• Written task
Print, word for word, the lines in the entries below, starting at the line containing "How do I book a flight through Flight Centre?" and ending at the line containing "Program when booking through Flight Centre?", with both of those lines included.
——
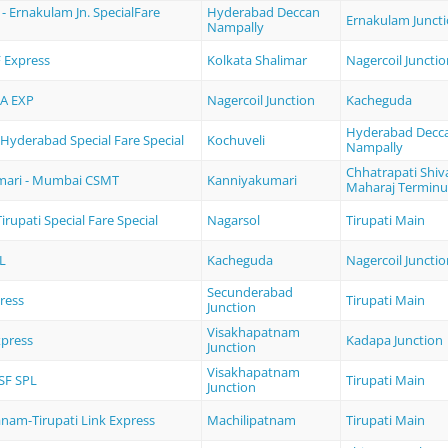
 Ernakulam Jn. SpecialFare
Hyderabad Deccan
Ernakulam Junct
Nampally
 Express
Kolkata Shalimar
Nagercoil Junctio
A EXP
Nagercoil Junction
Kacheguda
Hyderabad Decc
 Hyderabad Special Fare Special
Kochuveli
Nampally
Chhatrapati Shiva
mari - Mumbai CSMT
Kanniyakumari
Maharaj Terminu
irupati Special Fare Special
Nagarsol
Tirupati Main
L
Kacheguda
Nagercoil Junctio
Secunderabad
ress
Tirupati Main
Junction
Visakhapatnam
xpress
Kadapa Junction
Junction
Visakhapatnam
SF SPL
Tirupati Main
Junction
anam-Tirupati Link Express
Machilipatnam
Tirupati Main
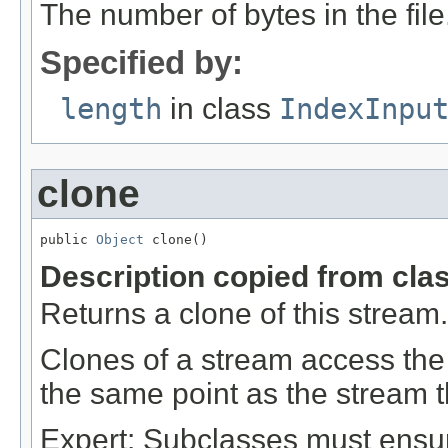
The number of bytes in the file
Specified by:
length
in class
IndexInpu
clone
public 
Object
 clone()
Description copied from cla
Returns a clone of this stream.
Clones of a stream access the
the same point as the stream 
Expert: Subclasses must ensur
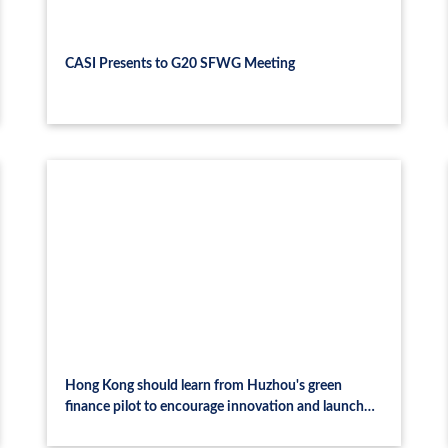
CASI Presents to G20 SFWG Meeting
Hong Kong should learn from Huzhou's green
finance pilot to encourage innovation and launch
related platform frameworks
——
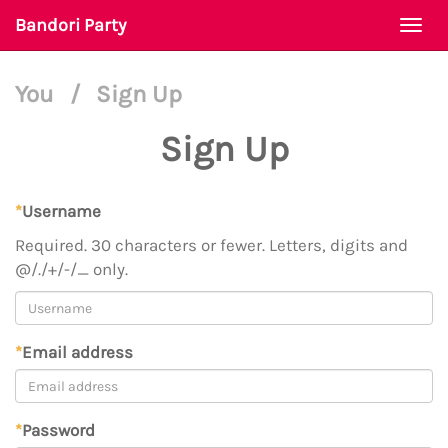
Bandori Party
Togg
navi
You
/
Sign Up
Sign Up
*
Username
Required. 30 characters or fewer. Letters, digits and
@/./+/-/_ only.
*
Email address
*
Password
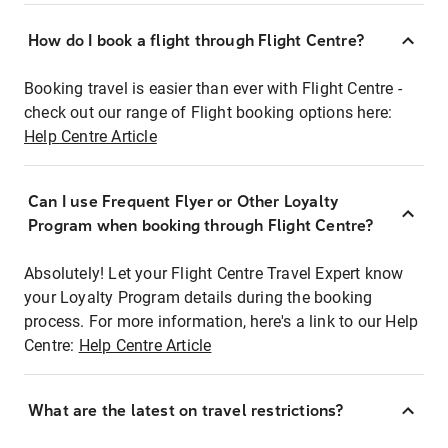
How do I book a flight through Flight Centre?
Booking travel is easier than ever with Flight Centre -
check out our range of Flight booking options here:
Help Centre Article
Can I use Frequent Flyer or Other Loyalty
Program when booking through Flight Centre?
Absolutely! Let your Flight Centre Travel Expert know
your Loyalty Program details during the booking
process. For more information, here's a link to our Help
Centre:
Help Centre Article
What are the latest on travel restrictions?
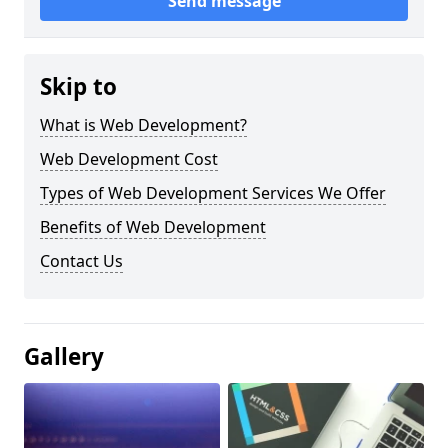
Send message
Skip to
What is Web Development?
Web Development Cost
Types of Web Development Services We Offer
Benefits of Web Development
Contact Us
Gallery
——
• Your solution
How do I book a flight through Flight Centre?
Booking travel is easier than ever with Flight Centre -
check out our range of Flight booking options here:
Help Centre Article
Can I use Frequent Flyer or Other Loyalty
Program when booking through Flight Centre?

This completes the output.